▸ WHAT THE TASK REQUIRES
Take the records below and copy them exactly.

(EXERCISE DATA Opens)

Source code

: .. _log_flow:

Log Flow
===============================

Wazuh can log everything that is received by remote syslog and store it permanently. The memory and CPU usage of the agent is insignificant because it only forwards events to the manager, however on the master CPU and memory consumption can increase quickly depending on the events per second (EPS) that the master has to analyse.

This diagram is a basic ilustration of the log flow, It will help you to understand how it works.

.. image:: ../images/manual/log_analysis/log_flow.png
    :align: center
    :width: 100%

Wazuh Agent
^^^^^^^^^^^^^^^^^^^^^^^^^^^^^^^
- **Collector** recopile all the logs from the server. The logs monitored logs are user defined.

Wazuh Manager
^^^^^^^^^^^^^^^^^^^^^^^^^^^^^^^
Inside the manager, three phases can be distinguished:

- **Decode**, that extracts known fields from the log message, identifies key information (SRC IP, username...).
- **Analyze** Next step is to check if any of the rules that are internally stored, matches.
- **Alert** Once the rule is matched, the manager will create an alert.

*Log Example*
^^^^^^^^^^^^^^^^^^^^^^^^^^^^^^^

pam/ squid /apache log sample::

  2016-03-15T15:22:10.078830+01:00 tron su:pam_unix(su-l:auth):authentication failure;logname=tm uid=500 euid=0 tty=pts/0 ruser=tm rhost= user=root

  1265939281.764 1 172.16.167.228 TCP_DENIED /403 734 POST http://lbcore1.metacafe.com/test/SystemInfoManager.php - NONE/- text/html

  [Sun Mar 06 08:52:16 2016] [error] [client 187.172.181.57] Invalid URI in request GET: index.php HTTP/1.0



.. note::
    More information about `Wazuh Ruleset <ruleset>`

(EXERCISE DATA Closes)

▸ WORKED SOLUTION
Source code

: .. _log_flow:

Log Flow
===============================

Wazuh can log everything that is received by remote syslog and store it permanently. The memory and CPU usage of the agent is insignificant because it only forwards events to the manager, however on the master CPU and memory consumption can increase quickly depending on the events per second (EPS) that the master has to analyse.

This diagram is a basic ilustration of the log flow, It will help you to understand how it works.

.. image:: ../images/manual/log_analysis/log_flow.png
    :align: center
    :width: 100%

Wazuh Agent
^^^^^^^^^^^^^^^^^^^^^^^^^^^^^^^
- **Collector** recopile all the logs from the server. The logs monitored logs are user defined.

Wazuh Manager
^^^^^^^^^^^^^^^^^^^^^^^^^^^^^^^
Inside the manager, three phases can be distinguished:

- **Decode**, that extracts known fields from the log message, identifies key information (SRC IP, username...).
- **Analyze** Next step is to check if any of the rules that are internally stored, matches.
- **Alert** Once the rule is matched, the manager will create an alert.

*Log Example*
^^^^^^^^^^^^^^^^^^^^^^^^^^^^^^^

pam/ squid /apache log sample::

  2016-03-15T15:22:10.078830+01:00 tron su:pam_unix(su-l:auth):authentication failure;logname=tm uid=500 euid=0 tty=pts/0 ruser=tm rhost= user=root

  1265939281.764 1 172.16.167.228 TCP_DENIED /403 734 POST http://lbcore1.metacafe.com/test/SystemInfoManager.php - NONE/- text/html

  [Sun Mar 06 08:52:16 2016] [error] [client 187.172.181.57] Invalid URI in request GET: index.php HTTP/1.0



.. note::
    More information about `Wazuh Ruleset <ruleset>`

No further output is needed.